Two-dimensional aesthetics have an increasingly important role to play in everyday experience. In particular, the type of visuals commonly seen on screens and interfaces is made to ‘react’ not only to the eye (like the images of the analog era) but also to the touch.

This ‘reactive’ relationship with the formal profile of everyday life has become so pervasive that even solid objects have to come to terms with it, either through projects of ‘opposition’ (as in the case of intentionally materic, neo-artisan bodies) or through explorative efforts that investigate the guises assumed by the two-dimensional when it gets ‘deviated’ towards the three-dimensional.

This is precisely what happens in a recent furnishings design trend featuring elements purged of any apparent physical character and distributed in domestic space with the quality of a graphic, linear sign – two-dimensional, in short. Such as the wall wardrobe COM:POS:ITION 2.2 by the German studio GobyMM; or the phantom-like presences of the Border Table series by Nendo, hinted at in space like soaring drawings more than ‘things’ subject to the force of gravity.

We should point out that in spite of their digital derivation, these objects are anything but the mere reproduction of a visual code extraneous to the tradition of design. Quite the opposite; black, slim frames represent a ‘meme’ with a long history in design, at least dating back to the first steps of rationalism and, through the successive post-rationalist openings, reaching the ethereal design of the 21st century.

So it should come as no surprise that the combined arrangements of reason and structure, cleanliness and necessity embodied by the Geometry Made Easy lamps of Sara Bernardi (studio MICROmacro) are inspired precisely by those same squares, circles and triangles that offered nascent rationalism its first formal alphabet, arrayed here as airy filigrees in a space made clear and at the same time (and this did not exist in traditional rationalism) charged with the ‘mystical’ values belonging to an era in which electrical connections have taken on true divining properties.

The Mask mirror (a ‘mysteric’ object par excellence) by Federico Floriani for Petite Friture is also moving in a similar direction. While the geometric mystique becomes openly technological in the Non Linear series by Scott Franklin and Miao Miao (studio Nondesigns), a collection of modular Led fixtures open to forming infinite luminous combinations.

When it comes to the dialogue in progress between the ‘structural’ tradition of design and its evolution in the epoch of holographic visibility, it seems particularly clear in the project Três by the young Brazilian designer Gustavo Martini, a coat rack without bolts, in which the shelf seems to sustain itself in the void.

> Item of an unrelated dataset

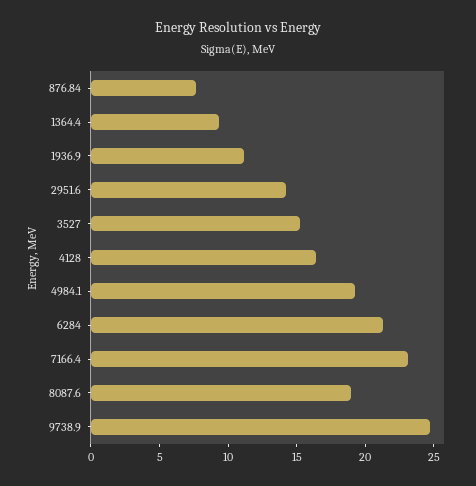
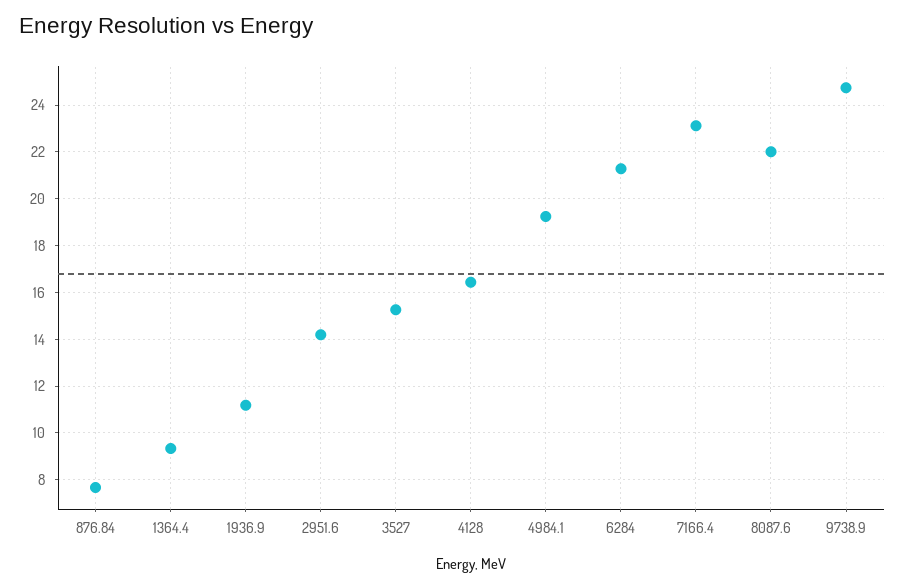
8087.6: 19 -> 22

A more playful interpretation is offered by the Lines & Dots ceiling lamps by Pablo Figuera and Álvaro Goula, dancing signs that seem to emerge from the visual universe of Miró, like ‘earrings’ to adorn domestic space, or the Node lamps by Els Woldhek and Georgi Manassiev (studio Odd Matter), like big furniture ‘brooches’ in space: mystical, graphic, linear.

Actually, precisely these last examples demonstrate that we are looking at a sort of Art Nouveau 2.0 that translates into two-dimensional signs not so much the phytomorphic curves of the natural world, as the virtual lines of digital interfaces.

In this sense, ‘graphic living’ represents the latest evolution of other trends that have emerged in recent years, that have been analyzed in this column (“Digital Matters” in Interni 641; “Slim Design” in Interni 654) and share the assumption of the digital aesthetic not as something opposed to the solid object, but as something literally incorporated in it: not real imitation of the virtual, but borrowed lightness of the vectorial spirit in the slim yet tangible structure of furnishings.